Nem a tua gargalhada de eterna criança. Nem o teu humor. Nem as tuas lágrimas que não escondias. Nem a tua inteligência. A tua imaginação fértil. As tuas quadras, que orgulhosamente mostravas.
Nem a tua protecção. O teu cuidado. O teu carinho. O enorme Amor que nos tinhas, tão grande que não cabia no Mundo...
Partiste antes de partires. Mas foi num dia como o de hoje que nos deixaste completamente.
Tenho tantas saudades, meu pai! Tantas saudades de ti. De nós. Daquele tempo. Da nossa família...
E sinto tanto orgulho, mas uma coisa tão boa no meu peito de ser tua filha!...
De ser a clarita, filha do Sô Santo, como éramos conhecidos na avenida Brasil, na Vila Alice, e saindo do asfalto, no Marçal, que atravessávamos, para juntos irmos ao mercado de S. Paulo. Do orgulho que te via nos olhos quando cresci e saía contigo para a Baixa e me apresentavas aos armazenistas.
Partiste num dia como hoje e eu não pude fazer nada. Já tinhas partido, com a mãe.
Já não lembravas o homem feliz que conheci e com quem privei tantos anos, nem o pai galinha, nem o marido protector, leal e amigo, nem o amigo dos seus amigos, o familiar mais amigo, nem o cidadão exemplar...
Já não nos lembravas.
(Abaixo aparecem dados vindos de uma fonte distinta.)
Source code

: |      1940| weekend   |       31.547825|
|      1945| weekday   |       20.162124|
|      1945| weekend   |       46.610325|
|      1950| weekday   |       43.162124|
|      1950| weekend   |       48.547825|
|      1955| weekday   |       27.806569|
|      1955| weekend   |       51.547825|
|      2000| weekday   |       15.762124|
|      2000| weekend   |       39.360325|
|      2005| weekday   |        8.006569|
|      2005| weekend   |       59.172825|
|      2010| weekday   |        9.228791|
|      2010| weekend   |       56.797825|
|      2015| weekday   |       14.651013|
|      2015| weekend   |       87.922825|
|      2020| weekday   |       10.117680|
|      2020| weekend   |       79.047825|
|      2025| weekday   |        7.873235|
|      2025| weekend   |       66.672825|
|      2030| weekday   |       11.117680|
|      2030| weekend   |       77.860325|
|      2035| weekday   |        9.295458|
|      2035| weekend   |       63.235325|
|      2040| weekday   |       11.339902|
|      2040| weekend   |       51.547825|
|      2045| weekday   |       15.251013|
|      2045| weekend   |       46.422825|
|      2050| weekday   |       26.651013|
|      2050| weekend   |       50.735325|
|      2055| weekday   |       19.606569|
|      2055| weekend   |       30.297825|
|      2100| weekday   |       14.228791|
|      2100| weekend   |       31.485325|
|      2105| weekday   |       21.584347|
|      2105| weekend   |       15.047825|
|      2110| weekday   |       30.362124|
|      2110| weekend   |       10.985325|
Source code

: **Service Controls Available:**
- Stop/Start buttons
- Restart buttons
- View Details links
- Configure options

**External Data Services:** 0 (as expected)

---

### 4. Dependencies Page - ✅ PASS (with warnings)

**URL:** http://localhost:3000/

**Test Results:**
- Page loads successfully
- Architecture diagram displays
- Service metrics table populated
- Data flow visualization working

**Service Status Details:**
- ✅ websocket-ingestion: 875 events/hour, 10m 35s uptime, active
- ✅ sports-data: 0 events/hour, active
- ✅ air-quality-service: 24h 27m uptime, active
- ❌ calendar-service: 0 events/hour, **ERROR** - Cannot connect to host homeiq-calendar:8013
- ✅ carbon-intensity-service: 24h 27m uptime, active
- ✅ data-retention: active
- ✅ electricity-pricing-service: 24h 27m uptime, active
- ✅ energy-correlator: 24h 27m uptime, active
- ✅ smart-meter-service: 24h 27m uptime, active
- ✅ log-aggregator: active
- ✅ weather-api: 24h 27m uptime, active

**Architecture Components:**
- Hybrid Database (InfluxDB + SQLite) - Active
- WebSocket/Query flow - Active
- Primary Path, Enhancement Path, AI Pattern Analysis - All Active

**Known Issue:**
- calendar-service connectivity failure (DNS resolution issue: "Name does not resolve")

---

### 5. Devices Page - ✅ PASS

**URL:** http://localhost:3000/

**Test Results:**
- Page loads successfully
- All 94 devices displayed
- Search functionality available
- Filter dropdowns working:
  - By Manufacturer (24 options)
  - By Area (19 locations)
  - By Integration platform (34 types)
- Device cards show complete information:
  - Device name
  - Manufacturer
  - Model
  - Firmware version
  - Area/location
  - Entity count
Já não te lembravas sequer...
Mas, eras o meu pai que eu amava tanto e de quem era cópia perfeita.
Hoje, se fosses fisicamente presente, abraçava-te num abraço do tamanho do Mundo.
Assim, abraço-te num abraço que não caiba em todas e quaisquer Eternidades que possam existir...

2 comentários:

constancia disse...

Uma bonita homenagem ... Esteja ele onde estiver, está de certo orgulhoso da sua Clarita.
Beijinhos

maria disse...

Que bela homenagem, Clarita.
Digo o mesmo que a constancia, esteja onde estiver estará concerteza muito agradado com a filha do seu coração.